しかし、実情はかなり異なっていました。なぜ彼女がこんなにもシニカルな態度をとるのか、それにはちゃんと理由がありました。やがて彼女が抱える不安を垣間見た時、W.I.N.G敗退コミュで静かにうなずいた彼女を見た時、私はなんて軽薄な先入観を抱いていたのだろうかと思わされました。私にとって円香は、そんな風にシャニマスの魅力を教えてくれた存在なので思い入れがあります。
とはいえ、当初はギンコ・ビローバを引くつもりはなかったのですが、[フ]ゲンの凛々しい表情が頭にこびりつき、気づけばガシャを回していました。

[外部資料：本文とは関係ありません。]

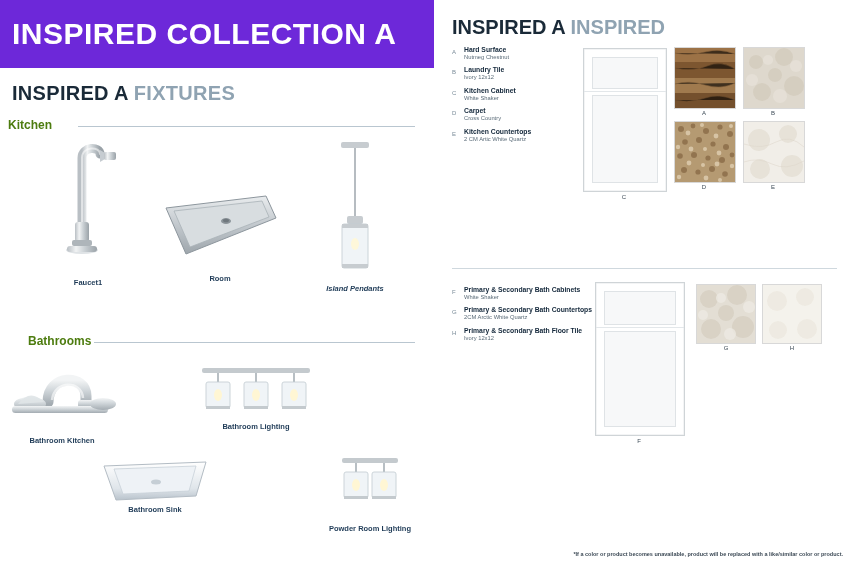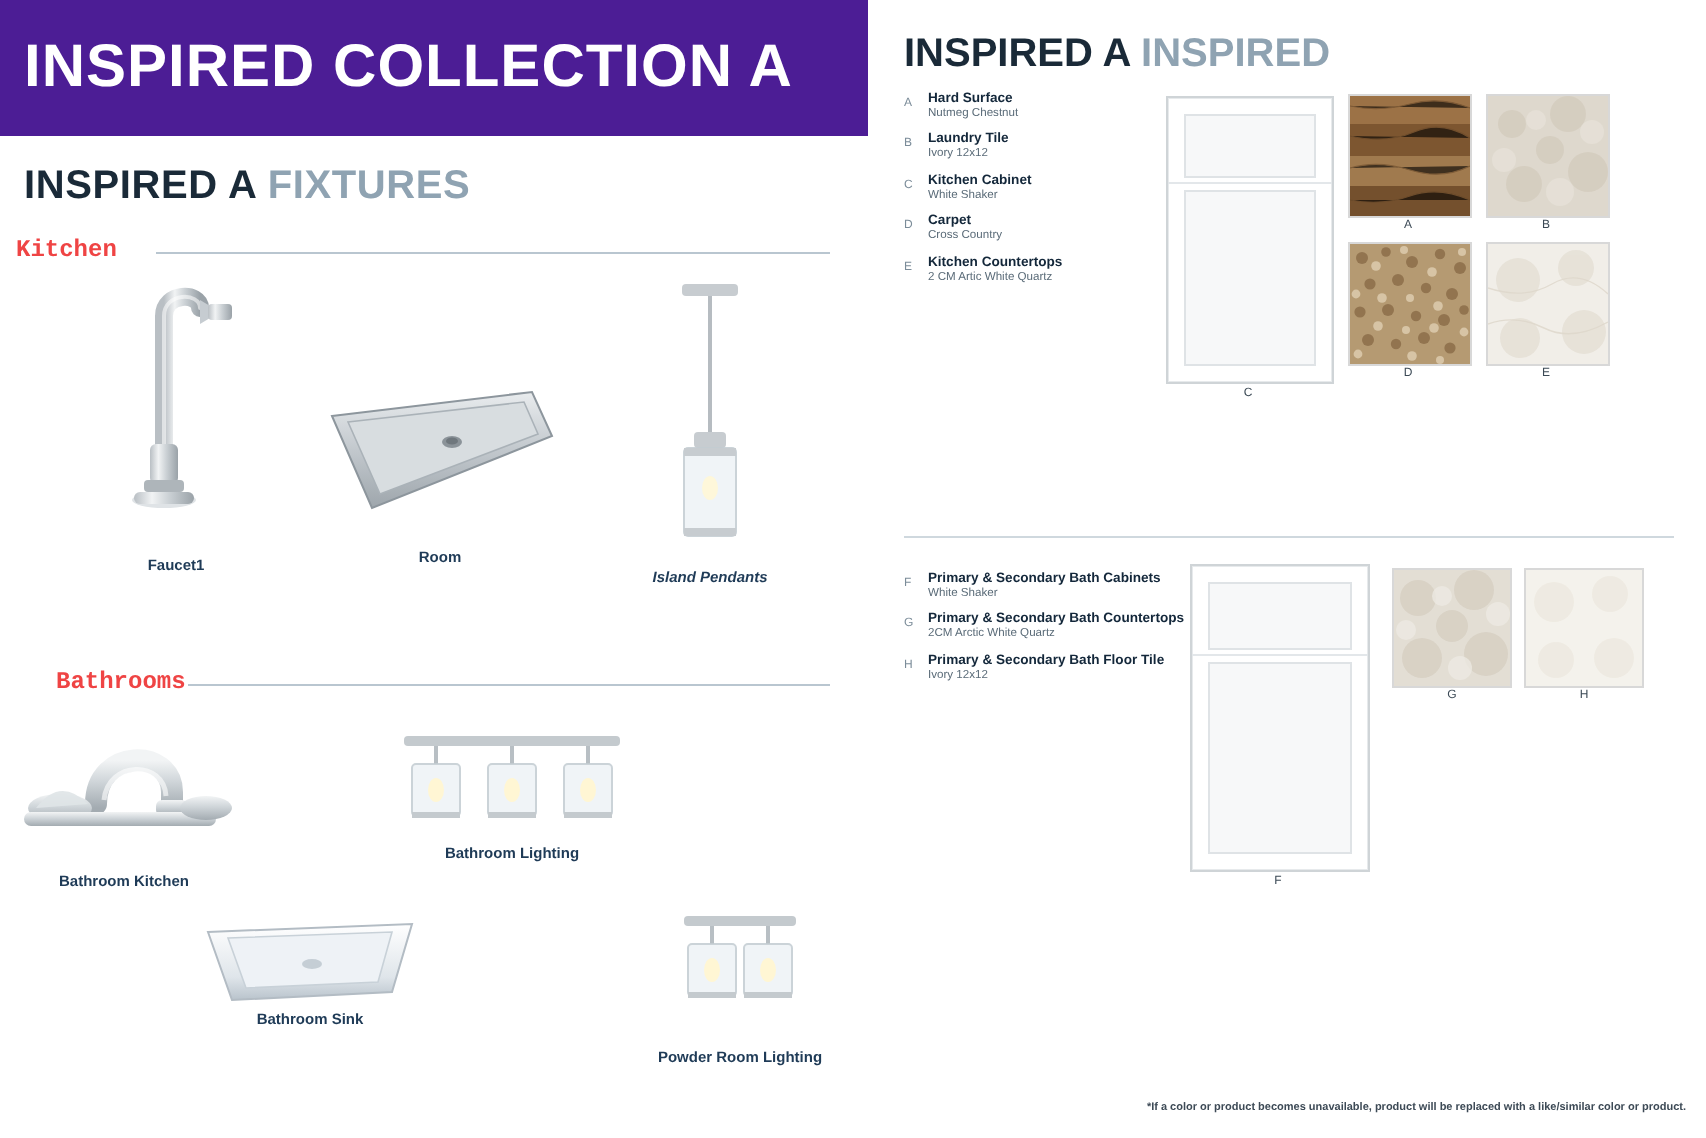"INSPIRED COLLECTION A" .title-banner { background: #4c1d95 -> #6d28d9 }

なぜ私は円香のこの表情にこんなにも惹かれるのだろう……とはっきり言語化された疑問があったわけではありませんが、本記事を執筆することで、その魅力に少しだけ近づけた気がします。
彼女は今後どのように描かれるのか。本記事で考察したような〝輝き〟を見つめる構図がまた出てくるのか。頭の片隅に入れながら注目してみようと思います。